**YOUR TASK**
Copy out the material below word for word, starting at the line that contains "pose: elev=297.0 azim=264.5" and going through the end, that line included.

**THE INPUT**
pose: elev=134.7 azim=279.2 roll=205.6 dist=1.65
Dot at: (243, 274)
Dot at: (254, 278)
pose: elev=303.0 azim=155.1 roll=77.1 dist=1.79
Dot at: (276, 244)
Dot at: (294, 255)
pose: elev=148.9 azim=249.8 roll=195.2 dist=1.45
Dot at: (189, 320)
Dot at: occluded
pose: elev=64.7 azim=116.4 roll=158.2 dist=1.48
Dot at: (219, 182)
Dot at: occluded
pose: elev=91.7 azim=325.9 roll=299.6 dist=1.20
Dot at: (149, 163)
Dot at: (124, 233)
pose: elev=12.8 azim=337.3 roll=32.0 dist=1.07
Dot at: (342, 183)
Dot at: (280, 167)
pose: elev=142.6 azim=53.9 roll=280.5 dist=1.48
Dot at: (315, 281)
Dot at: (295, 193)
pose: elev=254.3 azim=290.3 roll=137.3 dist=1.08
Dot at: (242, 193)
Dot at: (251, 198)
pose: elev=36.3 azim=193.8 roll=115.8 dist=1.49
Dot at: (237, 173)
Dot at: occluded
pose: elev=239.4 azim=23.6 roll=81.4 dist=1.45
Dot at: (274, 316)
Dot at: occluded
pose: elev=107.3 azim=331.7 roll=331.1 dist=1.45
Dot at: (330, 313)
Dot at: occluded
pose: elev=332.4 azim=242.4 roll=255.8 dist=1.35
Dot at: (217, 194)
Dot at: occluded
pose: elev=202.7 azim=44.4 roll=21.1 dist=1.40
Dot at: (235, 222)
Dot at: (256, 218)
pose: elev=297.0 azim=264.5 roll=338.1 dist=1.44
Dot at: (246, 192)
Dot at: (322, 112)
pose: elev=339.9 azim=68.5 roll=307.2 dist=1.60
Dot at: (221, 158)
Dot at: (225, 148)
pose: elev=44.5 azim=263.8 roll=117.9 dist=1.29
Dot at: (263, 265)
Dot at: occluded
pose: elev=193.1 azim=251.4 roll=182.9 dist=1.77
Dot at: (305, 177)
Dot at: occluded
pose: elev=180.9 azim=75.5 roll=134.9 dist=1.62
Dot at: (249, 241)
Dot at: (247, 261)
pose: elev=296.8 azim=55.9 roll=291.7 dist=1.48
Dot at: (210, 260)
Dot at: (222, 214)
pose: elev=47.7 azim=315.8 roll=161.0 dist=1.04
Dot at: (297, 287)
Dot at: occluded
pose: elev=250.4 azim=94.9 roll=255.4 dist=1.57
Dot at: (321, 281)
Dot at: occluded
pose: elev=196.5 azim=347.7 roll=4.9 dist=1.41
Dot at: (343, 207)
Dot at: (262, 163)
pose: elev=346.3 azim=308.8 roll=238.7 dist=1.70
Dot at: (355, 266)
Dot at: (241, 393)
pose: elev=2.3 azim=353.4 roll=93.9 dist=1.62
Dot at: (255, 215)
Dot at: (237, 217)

**OUTPUT**
pose: elev=297.0 azim=264.5 roll=338.1 dist=1.44
Dot at: (246, 192)
Dot at: (322, 112)
pose: elev=339.9 azim=68.5 roll=307.2 dist=1.60
Dot at: (221, 158)
Dot at: (225, 148)
pose: elev=44.5 azim=263.8 roll=117.9 dist=1.29
Dot at: (263, 265)
Dot at: occluded
pose: elev=193.1 azim=251.4 roll=182.9 dist=1.77
Dot at: (305, 177)
Dot at: occluded
pose: elev=180.9 azim=75.5 roll=134.9 dist=1.62
Dot at: (249, 241)
Dot at: (247, 261)
pose: elev=296.8 azim=55.9 roll=291.7 dist=1.48
Dot at: (210, 260)
Dot at: (222, 214)
pose: elev=47.7 azim=315.8 roll=161.0 dist=1.04
Dot at: (297, 287)
Dot at: occluded
pose: elev=250.4 azim=94.9 roll=255.4 dist=1.57
Dot at: (321, 281)
Dot at: occluded
pose: elev=196.5 azim=347.7 roll=4.9 dist=1.41
Dot at: (343, 207)
Dot at: (262, 163)
pose: elev=346.3 azim=308.8 roll=238.7 dist=1.70
Dot at: (355, 266)
Dot at: (241, 393)
pose: elev=2.3 azim=353.4 roll=93.9 dist=1.62
Dot at: (255, 215)
Dot at: (237, 217)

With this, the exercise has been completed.